Jika pengakuan terhadap kelompok minoritas dilakukan tanpa disertai upaya nyata untuk meningkatkan kesejahteraan mereka, maka ini dapat memperkuat stereotip dan memperburuk ketimpangan sosial serta ekonomi.
Selain itu, pernyataan tersebut dapat mempertegas pembagian antara “minoritas yang dihargai” dan “mayoritas yang dianggap lebih dominan,” yang pada gilirannya dapat menambah ketegangan antar kelompok masyarakat.
Pembagian yang berlebihan ini tidak hanya mempengaruhi pembangunan fisik, tetapi juga dapat menghambat integrasi sosial yang lebih harmonis.
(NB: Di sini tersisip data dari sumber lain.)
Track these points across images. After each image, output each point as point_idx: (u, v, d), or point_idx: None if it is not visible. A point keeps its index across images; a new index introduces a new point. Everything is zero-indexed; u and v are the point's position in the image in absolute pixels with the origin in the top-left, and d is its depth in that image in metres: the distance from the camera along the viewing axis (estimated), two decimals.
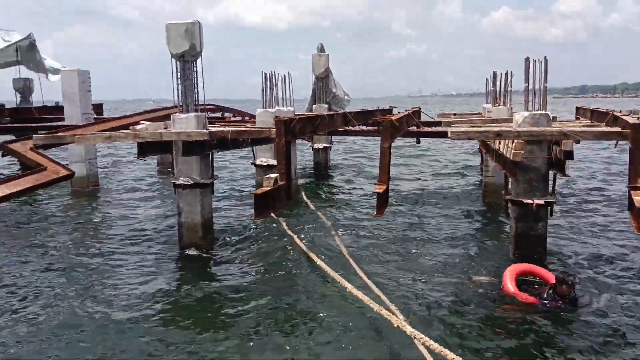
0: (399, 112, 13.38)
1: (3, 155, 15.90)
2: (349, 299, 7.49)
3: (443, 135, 12.20)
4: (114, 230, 12.05)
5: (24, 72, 23.46)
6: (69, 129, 11.59)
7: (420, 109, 15.13)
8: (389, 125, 8.26)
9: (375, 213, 7.97)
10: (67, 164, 14.43)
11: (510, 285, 7.81)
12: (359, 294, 7.05)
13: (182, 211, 10.51)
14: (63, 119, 16.70)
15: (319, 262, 8.94)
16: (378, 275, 8.65)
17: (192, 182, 10.18)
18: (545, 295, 7.54)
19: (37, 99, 23.28)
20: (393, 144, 8.72)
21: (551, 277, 7.92)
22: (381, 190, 7.87)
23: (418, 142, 14.70)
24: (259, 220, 9.80)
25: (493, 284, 8.31)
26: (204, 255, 10.07)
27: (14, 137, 15.18)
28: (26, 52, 22.80)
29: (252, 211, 7.40)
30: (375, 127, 13.61)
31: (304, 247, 9.94)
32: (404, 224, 12.24)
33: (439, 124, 14.35)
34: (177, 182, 10.27)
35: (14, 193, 9.16)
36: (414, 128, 12.71)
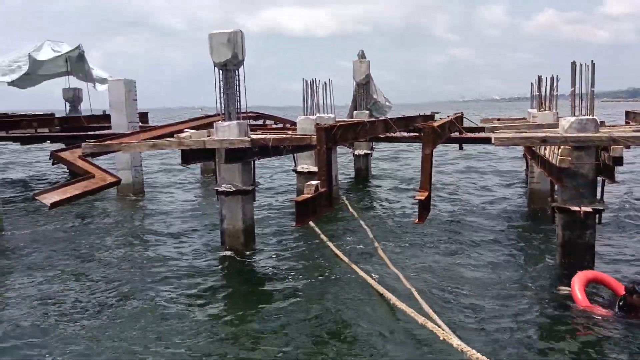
0: (440, 118, 13.26)
1: (53, 164, 16.45)
2: (391, 309, 7.42)
3: (486, 141, 12.04)
4: (158, 235, 12.30)
5: (73, 82, 24.29)
6: (115, 138, 11.88)
7: (462, 114, 14.96)
8: (430, 132, 8.18)
9: (416, 220, 7.88)
10: (115, 172, 14.82)
11: (579, 295, 7.36)
12: (402, 305, 6.97)
13: (225, 217, 10.64)
14: (110, 128, 17.16)
15: (360, 271, 8.91)
16: (421, 284, 8.53)
17: (234, 189, 10.31)
18: (616, 307, 7.11)
19: (86, 107, 24.02)
20: (435, 150, 8.64)
21: (620, 288, 7.49)
22: (423, 197, 7.78)
23: (461, 148, 14.54)
24: (300, 227, 9.83)
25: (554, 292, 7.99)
26: (246, 260, 10.17)
27: (63, 146, 15.71)
28: (75, 63, 23.54)
29: (293, 218, 7.44)
30: (417, 134, 13.50)
31: (344, 256, 9.92)
32: (447, 232, 12.07)
33: (482, 129, 14.14)
34: (220, 189, 10.42)
35: (63, 200, 9.42)
36: (457, 134, 12.56)
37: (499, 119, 18.41)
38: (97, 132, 17.51)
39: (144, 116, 21.02)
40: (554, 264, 9.17)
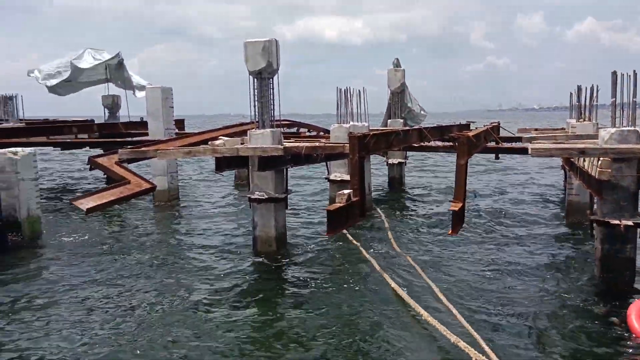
0: (476, 128, 13.06)
1: (91, 169, 16.78)
2: (422, 324, 7.30)
3: (523, 151, 11.80)
4: (192, 241, 12.42)
5: (112, 89, 24.82)
6: (151, 144, 12.08)
7: (499, 124, 14.73)
8: (465, 142, 8.05)
9: (450, 231, 7.75)
10: (150, 177, 15.05)
11: (637, 325, 6.95)
12: (434, 321, 6.85)
13: (257, 225, 10.69)
14: (147, 134, 17.45)
15: (392, 282, 8.81)
16: (453, 297, 8.38)
17: (266, 196, 10.34)
18: None
19: (124, 114, 24.50)
20: (470, 160, 8.49)
21: None
22: (457, 208, 7.65)
23: (497, 158, 14.29)
24: (332, 236, 9.79)
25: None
26: (277, 267, 10.18)
27: (102, 151, 16.04)
28: (115, 70, 24.06)
29: (325, 227, 7.41)
30: (452, 143, 13.34)
31: (376, 265, 9.84)
32: (482, 243, 11.86)
33: (519, 139, 13.89)
34: (253, 197, 10.47)
35: (99, 205, 9.60)
36: (493, 144, 12.35)
37: (536, 129, 18.07)
38: (134, 139, 17.82)
39: (180, 123, 21.32)
40: (593, 279, 8.91)
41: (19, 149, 11.98)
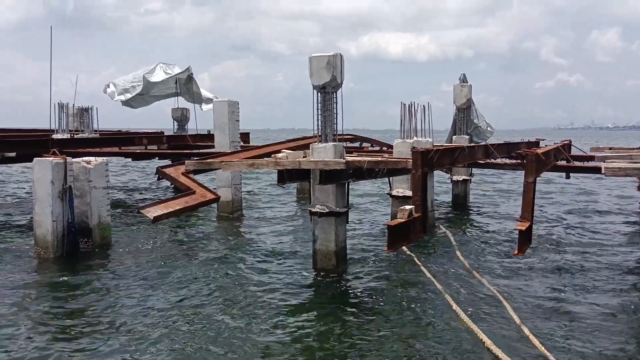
0: (546, 145, 12.62)
1: (158, 179, 17.32)
2: (486, 352, 7.04)
3: (596, 170, 11.30)
4: (253, 252, 12.55)
5: (181, 102, 25.63)
6: (216, 156, 12.32)
7: (570, 142, 14.19)
8: (533, 159, 7.77)
9: (516, 251, 7.48)
10: (215, 188, 15.36)
11: None
12: (499, 352, 6.60)
13: (317, 238, 10.66)
14: (213, 146, 17.84)
15: (454, 304, 8.54)
16: (522, 321, 8.01)
17: (327, 210, 10.31)
18: None
19: (192, 126, 25.22)
20: (539, 178, 8.19)
21: None
22: (524, 228, 7.38)
23: (567, 177, 13.75)
24: (392, 252, 9.64)
25: None
26: (336, 281, 10.11)
27: (170, 162, 16.52)
28: (184, 84, 24.84)
29: (386, 242, 7.30)
30: (519, 161, 12.92)
31: (437, 284, 9.60)
32: (551, 265, 11.36)
33: (591, 158, 13.32)
34: (313, 210, 10.46)
35: (165, 214, 9.85)
36: (563, 162, 11.88)
37: (611, 148, 17.25)
38: (201, 151, 18.26)
39: (245, 136, 21.70)
40: None
41: (92, 159, 12.49)
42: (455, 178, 19.37)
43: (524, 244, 7.42)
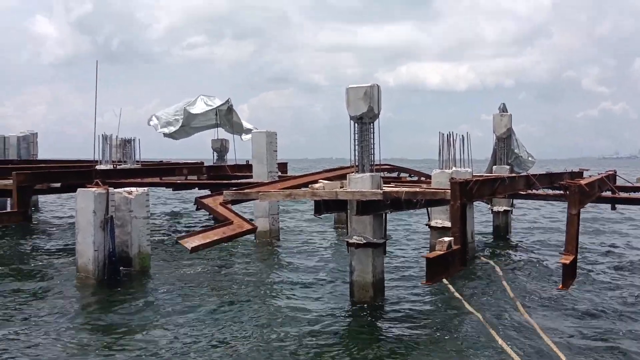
0: (590, 176, 12.29)
1: (197, 209, 17.49)
2: None
3: None
4: (289, 281, 12.54)
5: (221, 133, 26.05)
6: (254, 186, 12.40)
7: (615, 172, 13.79)
8: (577, 190, 7.55)
9: (560, 286, 7.24)
10: (252, 220, 15.44)
11: None
12: None
13: (354, 270, 10.54)
14: (251, 176, 18.00)
15: (499, 339, 8.28)
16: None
17: (364, 241, 10.21)
18: None
19: (231, 157, 25.55)
20: (583, 209, 7.94)
21: None
22: (568, 261, 7.15)
23: (613, 208, 13.32)
24: (430, 285, 9.44)
25: None
26: (374, 314, 9.94)
27: (210, 192, 16.72)
28: (224, 116, 25.27)
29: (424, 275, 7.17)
30: (562, 192, 12.60)
31: (480, 317, 9.33)
32: (598, 301, 10.92)
33: (638, 189, 12.88)
34: (350, 241, 10.37)
35: (202, 244, 9.91)
36: (609, 193, 11.52)
37: None
38: (239, 181, 18.42)
39: (283, 166, 21.84)
40: None
41: (133, 189, 12.74)
42: (496, 209, 18.99)
43: (569, 278, 7.18)
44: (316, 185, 10.28)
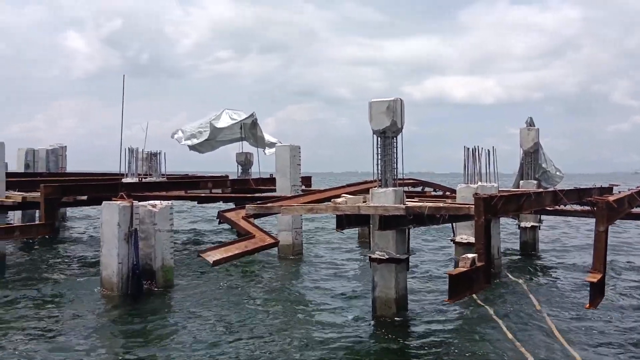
0: (619, 192, 11.99)
1: (219, 223, 17.50)
2: None
3: None
4: (312, 296, 12.49)
5: (245, 146, 26.15)
6: (276, 200, 12.39)
7: None
8: (605, 207, 7.35)
9: (587, 305, 7.03)
10: (276, 233, 15.41)
11: None
12: None
13: (377, 285, 10.43)
14: (275, 190, 18.00)
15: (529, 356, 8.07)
16: None
17: (387, 256, 10.09)
18: None
19: (255, 170, 25.62)
20: (613, 226, 7.73)
21: None
22: (595, 280, 6.94)
23: None
24: (452, 303, 9.27)
25: None
26: (396, 331, 9.78)
27: (234, 205, 16.76)
28: (249, 130, 25.39)
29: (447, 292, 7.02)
30: (590, 208, 12.30)
31: (510, 336, 9.12)
32: (628, 321, 10.59)
33: None
34: (373, 256, 10.27)
35: (224, 258, 9.92)
36: (639, 210, 11.21)
37: None
38: (262, 194, 18.43)
39: (307, 180, 21.80)
40: None
41: (157, 202, 12.82)
42: (523, 224, 18.67)
43: (596, 297, 6.96)
44: (338, 200, 10.20)
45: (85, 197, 16.40)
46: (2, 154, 15.75)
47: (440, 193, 20.06)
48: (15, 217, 21.60)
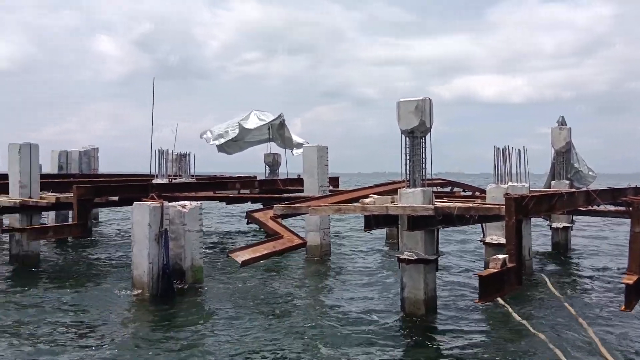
0: None
1: (248, 223, 17.61)
2: None
3: None
4: (340, 296, 12.46)
5: (273, 147, 26.30)
6: (304, 201, 12.41)
7: None
8: None
9: (622, 307, 6.86)
10: (304, 233, 15.43)
11: None
12: None
13: (405, 286, 10.36)
14: (302, 190, 18.03)
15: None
16: None
17: (416, 257, 10.02)
18: None
19: (282, 171, 25.76)
20: None
21: None
22: (631, 282, 6.78)
23: None
24: (482, 304, 9.16)
25: None
26: (426, 332, 9.71)
27: (262, 206, 16.83)
28: (277, 130, 25.52)
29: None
30: (625, 208, 12.01)
31: (543, 338, 8.96)
32: None
33: None
34: (401, 257, 10.21)
35: (253, 258, 9.97)
36: None
37: None
38: (290, 195, 18.48)
39: (334, 180, 21.78)
40: None
41: (187, 203, 12.95)
42: (555, 225, 18.36)
43: (632, 299, 6.80)
44: (366, 200, 10.17)
45: (116, 198, 16.64)
46: (37, 156, 16.12)
47: (470, 193, 19.84)
48: (49, 218, 22.09)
Sebaliknya, pembangunan yang inklusif harus memandang semua kelompok baik mayoritas maupun minoritas sebagai bagian dari suatu kesatuan yang tak terpisahkan.
Penting untuk diingat bahwa dalam masyarakat yang adil, pembangunan tidak seharusnya didasarkan pada status mayoritas atau minoritas, melainkan pada kemampuan untuk memberikan kesempatan yang setara bagi semua warga negara untuk berkembang.
Dengan memandang pembangunan dalam kerangka yang lebih luas, tanpa terikat oleh batasan etnis, agama, atau kelompok tertentu, setiap individu terlepas dari latar belakang mereka dapat berpartisipasi dalam proses pembangunan yang inklusif, yang pada akhirnya akan menciptakan kesejahteraan bersama.
Untuk mencapai pembangunan yang inklusif dan berkeadilan, penting untuk menghindari pemisahan yang didasarkan pada status mayoritas atau minoritas.